ARBEITSAUFTRAG. Nenne bitte alle Ausdrücke, die in der Textauswahl über Derivate in den Anführungszeichen » « stehen.

TEXTAUSWAHL.

◇ ◇ ◇ ◇ ◇

Meditationen der Zirkulation des spekulativen Kapitals.

Das Derivat
ist für LiPuma eine zeitbezogene Wette auf die Volatilität.
Derivate monetarisieren die Risiken für eine bestimmte Zeitperiode.
Das Jetzt (der Beginn des Vertrags) ist ein virtuelles und raumloses
Moment, aber entscheidend ist, dass der Vertrag eine auf die Zukunft
bezogene Dauer hat. Dabei kümmern sich die Marktteilnehmer nicht
darum, ob der »value at risk« real oder fiktiv ist. Und
Derivatverträge sind intrinsisch performativ, indem sie die
Bedingungen ihrer eigenen Existenz herstellen, wie das Sagen des
Wortes »Versprechen« das Versprechen bis zu seinem Verfall unter
bestimmten Bedingungen hervorbringt. Der Gebrauchswert des Derivats
besteht in dessen dynamischer Replikation, oder, um es anders zu
sagen, Derivate existieren im Intervall zwischen Beginn und
Verfallsdatum und dabei kreieren sie kontinuierlich ein neues Jetzt
und neuen Reichtum, indem sie die Lücke zwischen einem realisierten
Preis und einer möglichen Zukunft öffnen und schließen. Derivate
füllen einen Zeitraum, in dem der Reichtum als eine Konsequenz von
Volatilität geschaffen wird, als Dispersion oder Spread dessen, was
sie als imaginäres Zentrum der Spreads repräsentieren. Das Design
der Derivate gestaltet das Leveraging dieser Volatilität, wobei
Konvexität hier bedeutet, dass die Variation des Preises des
Underlyings und der des Derivats nicht symmetrisch sein müssen. Eine
Variation im Preis des Underlyings kann zu einer disproportionalen
Variation im Preis des Derivats führen. Eine geringe Variation des
Preises des Underlyings kann also zu einer enormen Preiserhöhung des
Derivats führen, man denke daran, dass in der Subprime Krise eine
geringe Anzahl an Ausfällen zu hohen Verlusten bei dem CMOs führten.
Man nennt dies die »Jensen-Ungleichheit«. Dabei kann das Derivat
nicht auf einen antizipierter Einkommensstrom oder eine Rendite
reduziert werden, denn die Größe und die Geschwindigkeit seiner
Volatilität entscheidet über die Höhe der Rendite mit. Der Preis
bezieht sich damit auf die erwartete zukünftige Volatilität des
Derivats, die als Grad der Varianz zwischen dem Moment der
Transaktion und seiner Laufzeit gemessen wird. Der Derivatpreis ist
also um die Relation zwischen der erwarteten Volatilität und der
Laufzeit zentriert.

◇ ◇ ◇ ◇ ◇

[Aus einer Sammlung entnommene Daten]
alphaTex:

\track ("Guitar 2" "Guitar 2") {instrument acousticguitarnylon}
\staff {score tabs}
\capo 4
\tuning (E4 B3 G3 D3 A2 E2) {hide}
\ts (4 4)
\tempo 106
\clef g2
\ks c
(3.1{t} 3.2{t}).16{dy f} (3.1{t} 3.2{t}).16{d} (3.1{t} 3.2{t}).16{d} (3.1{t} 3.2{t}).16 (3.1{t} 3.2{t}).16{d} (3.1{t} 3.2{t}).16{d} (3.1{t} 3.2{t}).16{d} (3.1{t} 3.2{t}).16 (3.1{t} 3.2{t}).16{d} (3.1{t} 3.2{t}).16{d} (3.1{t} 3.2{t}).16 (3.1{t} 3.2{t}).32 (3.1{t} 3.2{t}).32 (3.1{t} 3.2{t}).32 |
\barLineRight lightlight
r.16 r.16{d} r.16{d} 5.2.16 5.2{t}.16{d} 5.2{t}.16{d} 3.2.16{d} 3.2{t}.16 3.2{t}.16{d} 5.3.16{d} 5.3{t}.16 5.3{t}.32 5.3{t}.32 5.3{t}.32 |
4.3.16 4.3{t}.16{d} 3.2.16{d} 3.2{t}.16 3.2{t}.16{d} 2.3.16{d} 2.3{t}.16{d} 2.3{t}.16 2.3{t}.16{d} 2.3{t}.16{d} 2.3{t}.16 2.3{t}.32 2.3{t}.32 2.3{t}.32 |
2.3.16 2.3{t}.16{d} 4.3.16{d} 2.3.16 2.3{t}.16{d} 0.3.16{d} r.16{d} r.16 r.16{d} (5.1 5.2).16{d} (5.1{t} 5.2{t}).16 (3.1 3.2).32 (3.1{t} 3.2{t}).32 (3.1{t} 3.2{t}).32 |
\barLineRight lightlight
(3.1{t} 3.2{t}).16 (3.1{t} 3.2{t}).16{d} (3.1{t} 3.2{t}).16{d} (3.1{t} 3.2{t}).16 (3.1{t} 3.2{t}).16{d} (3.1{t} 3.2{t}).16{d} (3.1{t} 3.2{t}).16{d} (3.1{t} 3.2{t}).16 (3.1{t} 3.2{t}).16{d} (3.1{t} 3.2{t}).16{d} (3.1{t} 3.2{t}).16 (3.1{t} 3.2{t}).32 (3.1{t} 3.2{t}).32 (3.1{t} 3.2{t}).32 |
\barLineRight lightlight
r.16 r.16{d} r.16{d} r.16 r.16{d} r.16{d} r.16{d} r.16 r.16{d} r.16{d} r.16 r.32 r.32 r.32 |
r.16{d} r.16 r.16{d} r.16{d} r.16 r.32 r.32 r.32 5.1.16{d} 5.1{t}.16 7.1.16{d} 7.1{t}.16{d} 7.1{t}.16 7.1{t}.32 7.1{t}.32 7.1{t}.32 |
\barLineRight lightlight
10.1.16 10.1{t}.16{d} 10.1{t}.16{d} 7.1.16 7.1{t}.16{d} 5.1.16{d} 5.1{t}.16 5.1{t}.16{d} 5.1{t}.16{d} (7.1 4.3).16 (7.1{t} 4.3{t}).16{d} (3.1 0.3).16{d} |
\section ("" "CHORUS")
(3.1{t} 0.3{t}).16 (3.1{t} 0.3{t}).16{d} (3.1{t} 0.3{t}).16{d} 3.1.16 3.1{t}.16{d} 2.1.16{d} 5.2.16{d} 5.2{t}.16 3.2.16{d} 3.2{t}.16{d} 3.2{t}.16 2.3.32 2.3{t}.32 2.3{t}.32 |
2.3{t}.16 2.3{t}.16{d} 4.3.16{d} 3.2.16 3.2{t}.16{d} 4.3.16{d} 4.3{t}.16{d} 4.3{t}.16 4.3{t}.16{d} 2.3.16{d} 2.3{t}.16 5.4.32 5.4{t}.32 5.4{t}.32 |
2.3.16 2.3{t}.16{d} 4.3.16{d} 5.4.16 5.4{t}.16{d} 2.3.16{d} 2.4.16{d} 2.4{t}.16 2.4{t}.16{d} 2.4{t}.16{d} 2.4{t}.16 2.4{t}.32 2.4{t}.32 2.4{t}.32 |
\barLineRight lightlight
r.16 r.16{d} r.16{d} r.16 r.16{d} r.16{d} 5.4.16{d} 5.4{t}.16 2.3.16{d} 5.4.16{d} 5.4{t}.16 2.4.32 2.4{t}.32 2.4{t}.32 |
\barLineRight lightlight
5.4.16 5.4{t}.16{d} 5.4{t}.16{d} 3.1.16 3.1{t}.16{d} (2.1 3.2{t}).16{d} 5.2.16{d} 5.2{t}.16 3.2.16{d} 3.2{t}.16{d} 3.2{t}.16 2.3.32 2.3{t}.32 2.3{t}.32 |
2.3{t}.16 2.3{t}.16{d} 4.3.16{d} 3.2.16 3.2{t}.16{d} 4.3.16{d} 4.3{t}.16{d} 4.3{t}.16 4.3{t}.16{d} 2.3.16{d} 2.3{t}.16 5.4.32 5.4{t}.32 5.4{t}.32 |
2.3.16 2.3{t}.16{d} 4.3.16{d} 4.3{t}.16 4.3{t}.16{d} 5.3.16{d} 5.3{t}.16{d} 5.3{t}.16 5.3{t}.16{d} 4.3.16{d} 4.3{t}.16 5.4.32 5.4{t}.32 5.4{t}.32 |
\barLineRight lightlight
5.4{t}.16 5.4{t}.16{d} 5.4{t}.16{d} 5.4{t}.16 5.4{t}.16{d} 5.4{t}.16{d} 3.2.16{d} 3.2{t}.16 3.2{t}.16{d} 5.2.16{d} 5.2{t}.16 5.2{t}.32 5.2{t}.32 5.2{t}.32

◇ ◇ ◇ ◇ ◇

GELÖSTE AUFGABE.
»value at risk«
»Versprechen«
»Jensen-Ungleichheit«